In werkput 4 werden in totaal 86 scherven (76.3 gr), 101 fragmenten houtskool (9,85 gr), 64 natuurstenen (7,65 gr) en 3 stuks vuursteen aangetroffen. De laatste twee categorieën betrof onbewerkt natuurlijk materiaal. Het meeste aardewerk werd op vlakken 2 tot en met 4 (0-20 cm – mv) aangetroffen, waaronder ook secundair verbrande fragmenten. Van twee fragmenten (v112, vlak 3 / v 124, vlak 4) kon worden vastgesteld dat deze besmeten waren, hetgeen op een ouderdom in de (vroege naar midden-) ijzertijd kan wijzen (maar mogelijk doorlopend tot in de Romeinse Tijd; Van den Broeke 2014: 104-105).

Fig. 35 Diepteligging en oriëntatie van eergetouwkrassen in werkput 4.

Werkput 7

Werkput 7 is in 2014 vergroot om systematisch zeefwerk te kunnen verrichten (dat eerder was uitgebleven) en om – naar aanleiding van de resultaten van werkput 4 – te onderzoeken

of wellicht hier tijdens de eerdere (snelle) aanleg ploegsporen konden zijn gemist.

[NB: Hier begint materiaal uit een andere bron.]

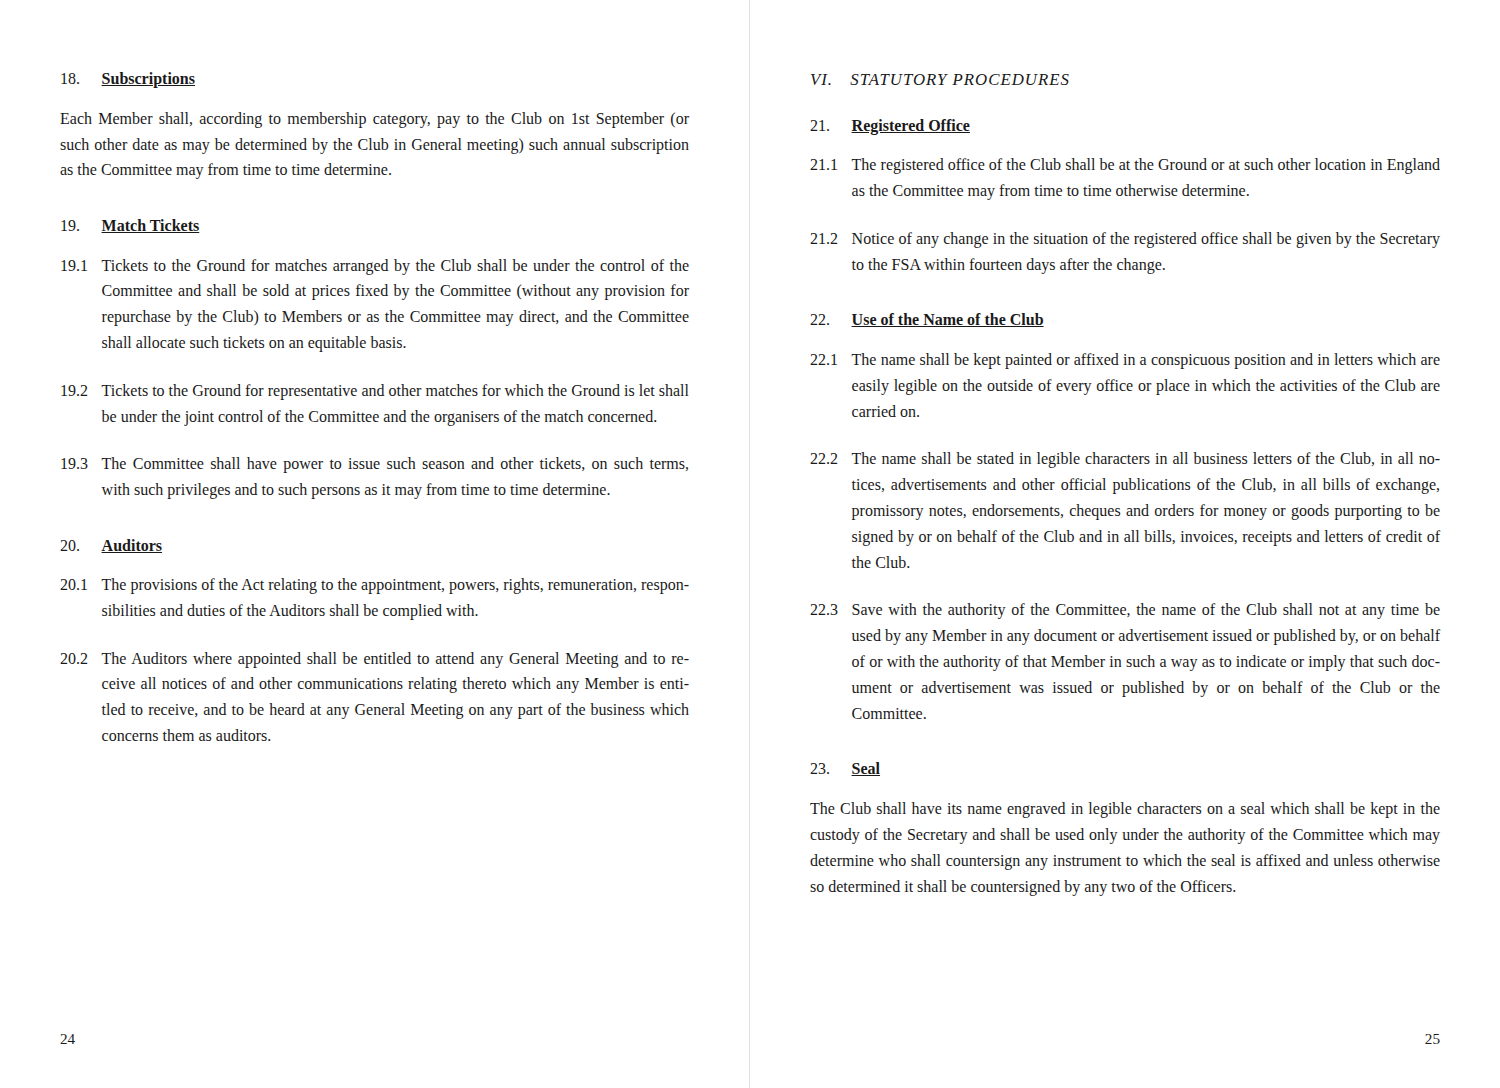18. Subscriptions
Each Member shall, according to membership category, pay to the Club on 1st September (or such other date as may be determined by the Club in General meeting) such annual subscription as the Committee may from time to time determine.
19. Match Tickets
19.1 Tickets to the Ground for matches arranged by the Club shall be under the control of the Committee and shall be sold at prices fixed by the Committee (without any provision for repurchase by the Club) to Members or as the Committee may direct, and the Committee shall allocate such tickets on an equitable basis.
19.2 Tickets to the Ground for representative and other matches for which the Ground is let shall be under the joint control of the Committee and the organisers of the match concerned.
19.3 The Committee shall have power to issue such season and other tickets, on such terms, with such privileges and to such persons as it may from time to time determine.
20. Auditors
20.1 The provisions of the Act relating to the appointment, powers, rights, remuneration, responsibilities and duties of the Auditors shall be complied with.
20.2 The Auditors where appointed shall be entitled to attend any General Meeting and to receive all notices of and other communications relating thereto which any Member is entitled to receive, and to be heard at any General Meeting on any part of the business which concerns them as auditors.
24
VI. STATUTORY PROCEDURES
21. Registered Office
21.1 The registered office of the Club shall be at the Ground or at such other location in England as the Committee may from time to time otherwise determine.
21.2 Notice of any change in the situation of the registered office shall be given by the Secretary to the FSA within fourteen days after the change.
22. Use of the Name of the Club
22.1 The name shall be kept painted or affixed in a conspicuous position and in letters which are easily legible on the outside of every office or place in which the activities of the Club are carried on.
22.2 The name shall be stated in legible characters in all business letters of the Club, in all notices, advertisements and other official publications of the Club, in all bills of exchange, promissory notes, endorsements, cheques and orders for money or goods purporting to be signed by or on behalf of the Club and in all bills, invoices, receipts and letters of credit of the Club.
22.3 Save with the authority of the Committee, the name of the Club shall not at any time be used by any Member in any document or advertisement issued or published by, or on behalf of or with the authority of that Member in such a way as to indicate or imply that such document or advertisement was issued or published by or on behalf of the Club or the Committee.
23. Seal
The Club shall have its name engraved in legible characters on a seal which shall be kept in the custody of the Secretary and shall be used only under the authority of the Committee which may determine who shall countersign any instrument to which the seal is affixed and unless otherwise so determined it shall be countersigned by any two of the Officers.
25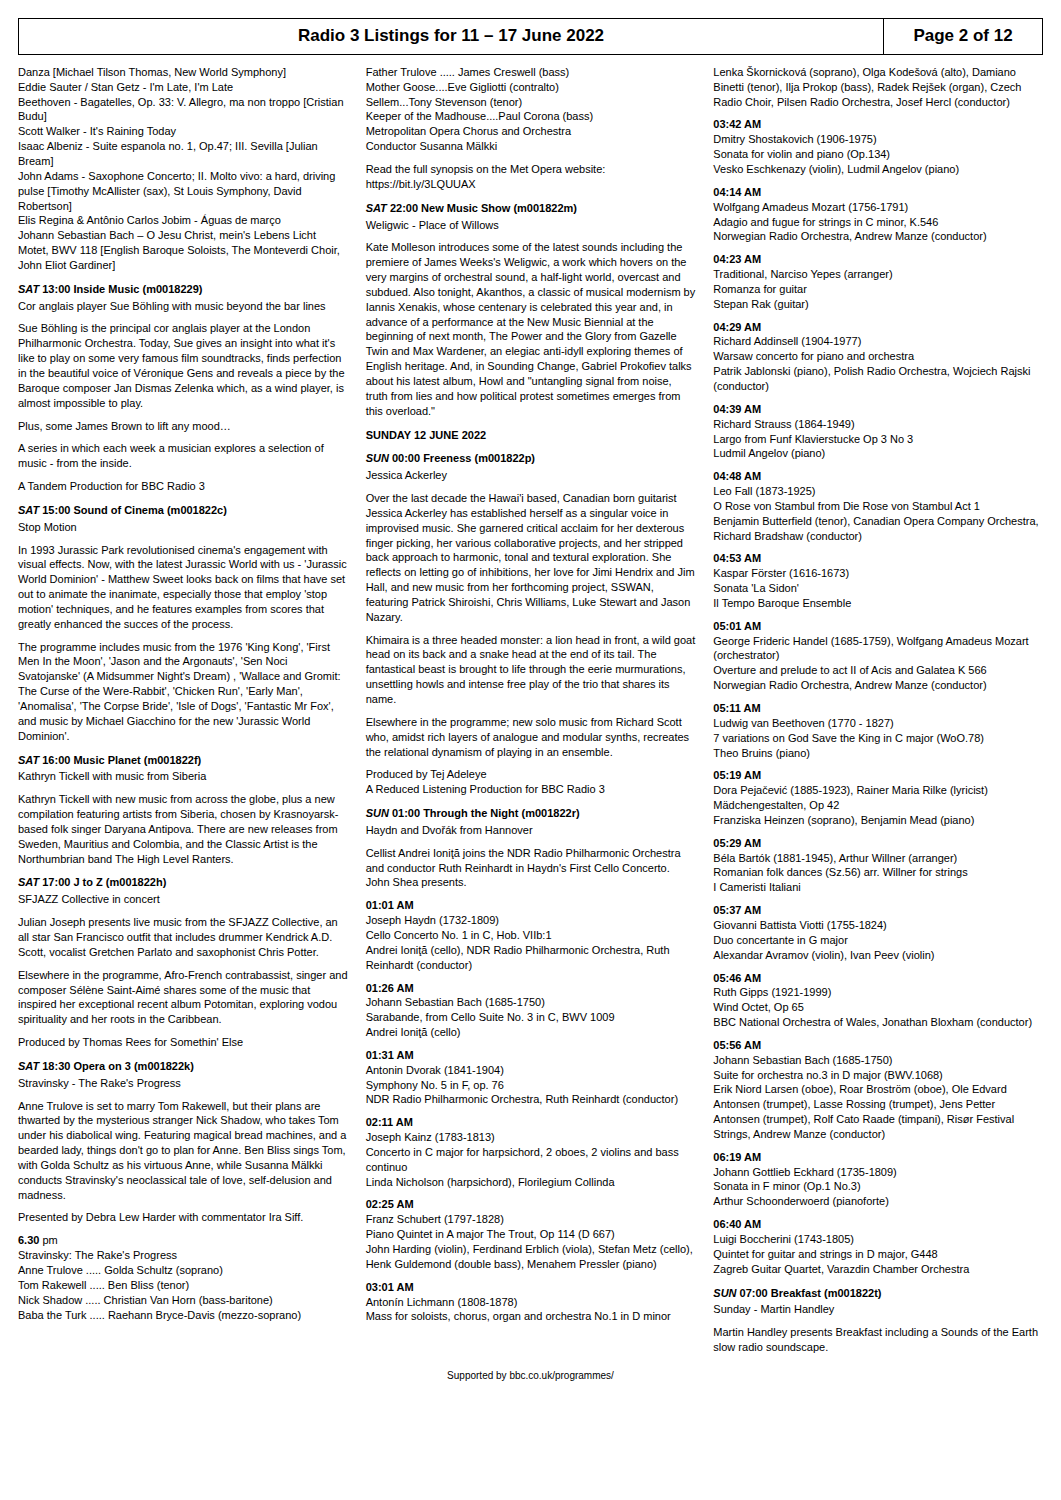Radio 3 Listings for 11 – 17 June 2022
Page 2 of 12
Danza [Michael Tilson Thomas, New World Symphony]
Eddie Sauter / Stan Getz - I'm Late, I'm Late
Beethoven - Bagatelles, Op. 33: V. Allegro, ma non troppo [Cristian Budu]
Scott Walker - It's Raining Today
Isaac Albeniz - Suite espanola no. 1, Op.47; III. Sevilla [Julian Bream]
John Adams - Saxophone Concerto; II. Molto vivo: a hard, driving pulse [Timothy McAllister (sax), St Louis Symphony, David Robertson]
Elis Regina & Antônio Carlos Jobim - Águas de março
Johann Sebastian Bach – O Jesu Christ, mein's Lebens Licht Motet, BWV 118 [English Baroque Soloists, The Monteverdi Choir, John Eliot Gardiner]
SAT 13:00 Inside Music (m0018229)
Cor anglais player Sue Böhling with music beyond the bar lines
Sue Böhling is the principal cor anglais player at the London Philharmonic Orchestra. Today, Sue gives an insight into what it's like to play on some very famous film soundtracks, finds perfection in the beautiful voice of Véronique Gens and reveals a piece by the Baroque composer Jan Dismas Zelenka which, as a wind player, is almost impossible to play.
Plus, some James Brown to lift any mood…
A series in which each week a musician explores a selection of music - from the inside.
A Tandem Production for BBC Radio 3
SAT 15:00 Sound of Cinema (m001822c)
Stop Motion
In 1993 Jurassic Park revolutionised cinema's engagement with visual effects. Now, with the latest Jurassic World with us - 'Jurassic World Dominion' - Matthew Sweet looks back on films that have set out to animate the inanimate, especially those that employ 'stop motion' techniques, and he features examples from scores that greatly enhanced the succes of the process.
The programme includes music from the 1976 'King Kong', 'First Men In the Moon', 'Jason and the Argonauts', 'Sen Noci Svatojanske' (A Midsummer Night's Dream) , 'Wallace and Gromit: The Curse of the Were-Rabbit', 'Chicken Run', 'Early Man', 'Anomalisa', 'The Corpse Bride', 'Isle of Dogs', 'Fantastic Mr Fox', and music by Michael Giacchino for the new 'Jurassic World Dominion'.
SAT 16:00 Music Planet (m001822f)
Kathryn Tickell with music from Siberia
Kathryn Tickell with new music from across the globe, plus a new compilation featuring artists from Siberia, chosen by Krasnoyarsk-based folk singer Daryana Antipova. There are new releases from Sweden, Mauritius and Colombia, and the Classic Artist is the Northumbrian band The High Level Ranters.
SAT 17:00 J to Z (m001822h)
SFJAZZ Collective in concert
Julian Joseph presents live music from the SFJAZZ Collective, an all star San Francisco outfit that includes drummer Kendrick A.D. Scott, vocalist Gretchen Parlato and saxophonist Chris Potter.
Elsewhere in the programme, Afro-French contrabassist, singer and composer Sélène Saint-Aimé shares some of the music that inspired her exceptional recent album Potomitan, exploring vodou spirituality and her roots in the Caribbean.
Produced by Thomas Rees for Somethin' Else
SAT 18:30 Opera on 3 (m001822k)
Stravinsky - The Rake's Progress
Anne Trulove is set to marry Tom Rakewell, but their plans are thwarted by the mysterious stranger Nick Shadow, who takes Tom under his diabolical wing. Featuring magical bread machines, and a bearded lady, things don't go to plan for Anne. Ben Bliss sings Tom, with Golda Schultz as his virtuous Anne, while Susanna Mälkki conducts Stravinsky's neoclassical tale of love, self-delusion and madness.
Presented by Debra Lew Harder with commentator Ira Siff.
6.30 pm
Stravinsky: The Rake's Progress
Anne Trulove ..... Golda Schultz (soprano)
Tom Rakewell ..... Ben Bliss (tenor)
Nick Shadow ..... Christian Van Horn (bass-baritone)
Baba the Turk ..... Raehann Bryce-Davis (mezzo-soprano)
Father Trulove ..... James Creswell (bass)
Mother Goose....Eve Gigliotti (contralto)
Sellem...Tony Stevenson (tenor)
Keeper of the Madhouse....Paul Corona (bass)
Metropolitan Opera Chorus and Orchestra
Conductor Susanna Mälkki
Read the full synopsis on the Met Opera website:
https://bit.ly/3LQUUAX
SAT 22:00 New Music Show (m001822m)
Weligwic - Place of Willows
Kate Molleson introduces some of the latest sounds including the premiere of James Weeks's Weligwic, a work which hovers on the very margins of orchestral sound, a half-light world, overcast and subdued. Also tonight, Akanthos, a classic of musical modernism by Iannis Xenakis, whose centenary is celebrated this year and, in advance of a performance at the New Music Biennial at the beginning of next month, The Power and the Glory from Gazelle Twin and Max Wardener, an elegiac anti-idyll exploring themes of English heritage. And, in Sounding Change, Gabriel Prokofiev talks about his latest album, Howl and "untangling signal from noise, truth from lies and how political protest sometimes emerges from this overload."
SUNDAY 12 JUNE 2022
SUN 00:00 Freeness (m001822p)
Jessica Ackerley
Over the last decade the Hawai'i based, Canadian born guitarist Jessica Ackerley has established herself as a singular voice in improvised music. She garnered critical acclaim for her dexterous finger picking, her various collaborative projects, and her stripped back approach to harmonic, tonal and textural exploration. She reflects on letting go of inhibitions, her love for Jimi Hendrix and Jim Hall, and new music from her forthcoming project, SSWAN, featuring Patrick Shiroishi, Chris Williams, Luke Stewart and Jason Nazary.
Khimaira is a three headed monster: a lion head in front, a wild goat head on its back and a snake head at the end of its tail. The fantastical beast is brought to life through the eerie murmurations, unsettling howls and intense free play of the trio that shares its name.
Elsewhere in the programme; new solo music from Richard Scott who, amidst rich layers of analogue and modular synths, recreates the relational dynamism of playing in an ensemble.
Produced by Tej Adeleye
A Reduced Listening Production for BBC Radio 3
SUN 01:00 Through the Night (m001822r)
Haydn and Dvořák from Hannover
Cellist Andrei Ioniţă joins the NDR Radio Philharmonic Orchestra and conductor Ruth Reinhardt in Haydn's First Cello Concerto. John Shea presents.
01:01 AM
Joseph Haydn (1732-1809)
Cello Concerto No. 1 in C, Hob. VIIb:1
Andrei Ioniţă (cello), NDR Radio Philharmonic Orchestra, Ruth Reinhardt (conductor)
01:26 AM
Johann Sebastian Bach (1685-1750)
Sarabande, from Cello Suite No. 3 in C, BWV 1009
Andrei Ioniţă (cello)
01:31 AM
Antonin Dvorak (1841-1904)
Symphony No. 5 in F, op. 76
NDR Radio Philharmonic Orchestra, Ruth Reinhardt (conductor)
02:11 AM
Joseph Kainz (1783-1813)
Concerto in C major for harpsichord, 2 oboes, 2 violins and bass continuo
Linda Nicholson (harpsichord), Florilegium Collinda
02:25 AM
Franz Schubert (1797-1828)
Piano Quintet in A major The Trout, Op 114 (D 667)
John Harding (violin), Ferdinand Erblich (viola), Stefan Metz (cello), Henk Guldemond (double bass), Menahem Pressler (piano)
03:01 AM
Antonín Lichmann (1808-1878)
Mass for soloists, chorus, organ and orchestra No.1 in D minor
Lenka Škornicková (soprano), Olga Kodešová (alto), Damiano Binetti (tenor), Ilja Prokop (bass), Radek Rejšek (organ), Czech Radio Choir, Pilsen Radio Orchestra, Josef Hercl (conductor)
03:42 AM
Dmitry Shostakovich (1906-1975)
Sonata for violin and piano (Op.134)
Vesko Eschkenazy (violin), Ludmil Angelov (piano)
04:14 AM
Wolfgang Amadeus Mozart (1756-1791)
Adagio and fugue for strings in C minor, K.546
Norwegian Radio Orchestra, Andrew Manze (conductor)
04:23 AM
Traditional, Narciso Yepes (arranger)
Romanza for guitar
Stepan Rak (guitar)
04:29 AM
Richard Addinsell (1904-1977)
Warsaw concerto for piano and orchestra
Patrik Jablonski (piano), Polish Radio Orchestra, Wojciech Rajski (conductor)
04:39 AM
Richard Strauss (1864-1949)
Largo from Funf Klavierstucke Op 3 No 3
Ludmil Angelov (piano)
04:48 AM
Leo Fall (1873-1925)
O Rose von Stambul from Die Rose von Stambul Act 1
Benjamin Butterfield (tenor), Canadian Opera Company Orchestra, Richard Bradshaw (conductor)
04:53 AM
Kaspar Förster (1616-1673)
Sonata 'La Sidon'
Il Tempo Baroque Ensemble
05:01 AM
George Frideric Handel (1685-1759), Wolfgang Amadeus Mozart (orchestrator)
Overture and prelude to act II of Acis and Galatea K 566
Norwegian Radio Orchestra, Andrew Manze (conductor)
05:11 AM
Ludwig van Beethoven (1770 - 1827)
7 variations on God Save the King in C major (WoO.78)
Theo Bruins (piano)
05:19 AM
Dora Pejačević (1885-1923), Rainer Maria Rilke (lyricist)
Mädchengestalten, Op 42
Franziska Heinzen (soprano), Benjamin Mead (piano)
05:29 AM
Béla Bartók (1881-1945), Arthur Willner (arranger)
Romanian folk dances (Sz.56) arr. Willner for strings
I Cameristi Italiani
05:37 AM
Giovanni Battista Viotti (1755-1824)
Duo concertante in G major
Alexandar Avramov (violin), Ivan Peev (violin)
05:46 AM
Ruth Gipps (1921-1999)
Wind Octet, Op 65
BBC National Orchestra of Wales, Jonathan Bloxham (conductor)
05:56 AM
Johann Sebastian Bach (1685-1750)
Suite for orchestra no.3 in D major (BWV.1068)
Erik Niord Larsen (oboe), Roar Broström (oboe), Ole Edvard Antonsen (trumpet), Lasse Rossing (trumpet), Jens Petter Antonsen (trumpet), Rolf Cato Raade (timpani), Risør Festival Strings, Andrew Manze (conductor)
06:19 AM
Johann Gottlieb Eckhard (1735-1809)
Sonata in F minor (Op.1 No.3)
Arthur Schoonderwoerd (pianoforte)
06:40 AM
Luigi Boccherini (1743-1805)
Quintet for guitar and strings in D major, G448
Zagreb Guitar Quartet, Varazdin Chamber Orchestra
SUN 07:00 Breakfast (m001822t)
Sunday - Martin Handley
Martin Handley presents Breakfast including a Sounds of the Earth slow radio soundscape.
Supported by bbc.co.uk/programmes/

Hierbij werden op vijf discrete vlakken tussen 30 en 75 cm – mv eergetouwkrassen aangetroffen (Fig. 36-37).

Fig. 36 Voorbeeld van ploegsporen in de uitbreiding van werkput 7: links spoor 7 (ca. 40 cm - mv) en rechts sporen 13-15 vlak (ca. 45 cm - mv).

Ook bij deze werkput was het verschil tussen de oriëntatie van de wal ter plaatse (haaks op de grootste lengte van de werkput; WZW-ONO) en de ploegsporen opvallend. Verder leken bepaalde oriëntaties wel op verschillende vlakken voor te komen. Analoog aan werkput vier wordt voor de interpretatie gedacht aan het ploegen met een zwaar eergetouw om – na braakfasen – weer delen van het raatakkercomplex in gebruik te nemen. Het schijnbaar ontbreken van ploegsporen in de bovenste 30 cm van de wal moet vooral aan de bodemvorming worden gekweten: de spoorvulling zal hierdoor inspoeling van humus- ijzercomplexen en sesquioxiden zijn verkleurd.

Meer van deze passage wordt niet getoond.